One of the benefits of the digital age has been a reexamination of film photography. After a decade of shooting primarily with megapixel wonder machines, I uncovered a box of film in the bottom of the fridge and wondered, "How would this look?"
Little did I realize in December 2015 what would follow. In short, emotion has returned to my work.
Like so many other areas of our life, we don't always recognize a void until a drop of hope trickles into it. I can remember saying that I don't need a woman to be happy. Then I fell in love and can't imagine going back.
I feel the same way about analog photography. I know now that I'm going to finish out my career with a digital camera in one hand and a 35mm in the other.
So what does makes film different?
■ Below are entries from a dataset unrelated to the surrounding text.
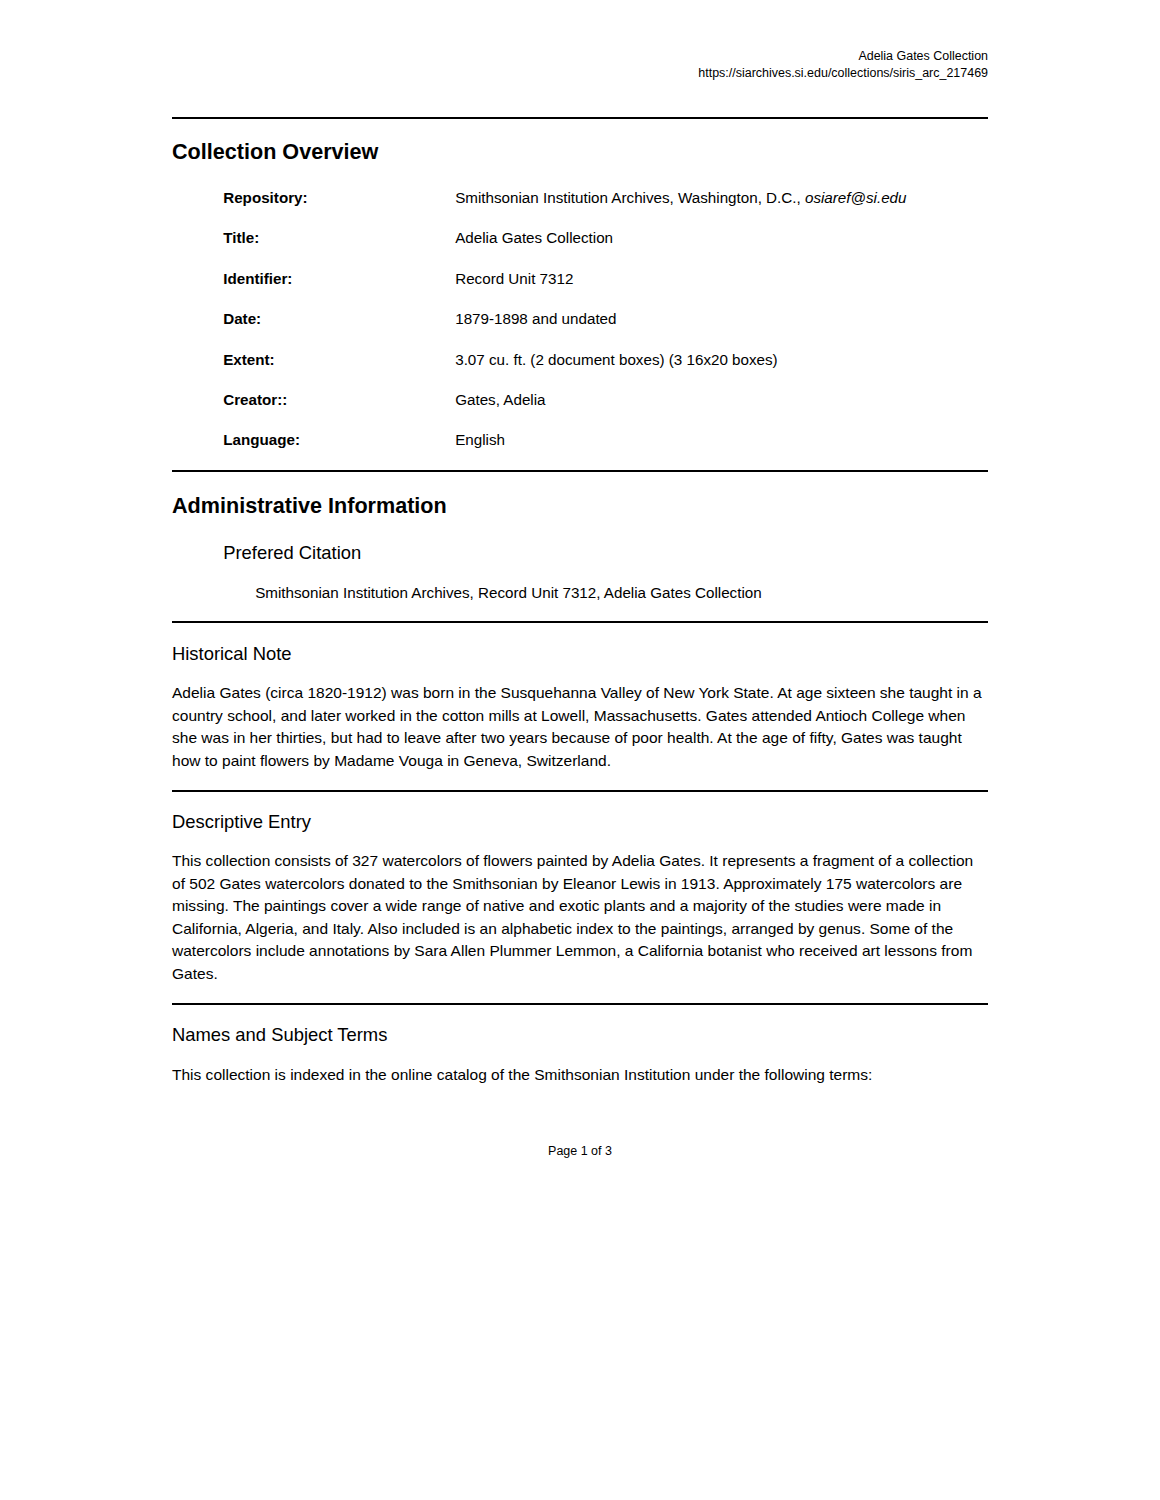Adelia Gates Collection https://siarchives.si.edu/collections/siris_arc_217469
Collection Overview
Repository:
Smithsonian Institution Archives, Washington, D.C., osiaref@si.edu
Title:
Adelia Gates Collection
Identifier:
Record Unit 7312
Date:
1879-1898 and undated
Extent:
3.07 cu. ft. (2 document boxes) (3 16x20 boxes)
Creator::
Gates, Adelia
Language:
English
Administrative Information
Prefered Citation
Smithsonian Institution Archives, Record Unit 7312, Adelia Gates Collection
Historical Note
Adelia Gates (circa 1820-1912) was born in the Susquehanna Valley of New York State. At age sixteen she taught in a country school, and later worked in the cotton mills at Lowell, Massachusetts. Gates attended Antioch College when she was in her thirties, but had to leave after two years because of poor health. At the age of fifty, Gates was taught how to paint flowers by Madame Vouga in Geneva, Switzerland.
Descriptive Entry
This collection consists of 327 watercolors of flowers painted by Adelia Gates. It represents a fragment of a collection of 502 Gates watercolors donated to the Smithsonian by Eleanor Lewis in 1913. Approximately 175 watercolors are missing. The paintings cover a wide range of native and exotic plants and a majority of the studies were made in California, Algeria, and Italy. Also included is an alphabetic index to the paintings, arranged by genus. Some of the watercolors include annotations by Sara Allen Plummer Lemmon, a California botanist who received art lessons from Gates.
Names and Subject Terms
This collection is indexed in the online catalog of the Smithsonian Institution under the following terms:
Page 1 of 3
I wish I could answer that for you. But it is a bit like trying to describe love itself. One thing I know in both cases, is that you can't emulate it.
I enjoy applying software filters that look like film to my digital images. I think I've created some wonderful shots that way, many of which are very important to me.
Then I look at this image of a black woman during a break at an NBA basketball game, and I know there's no filter that could create this photograph.
The tonality differences between her beautiful black skin, dark hair, and seemingly bottomless depth of the chair that she's sitting in is exciting to me. Then you have the brightness of the crowd in the background and that distinctive grain pattern.
Software is brilliant. Film is magical.
To understand analog capture, you have to experience it. And at times it's painful. Film will break your heart a dozen times, then rocket you to the heights of ecstasy.
To be honest, this type of photography is more like real life. Maybe that's what makes it different.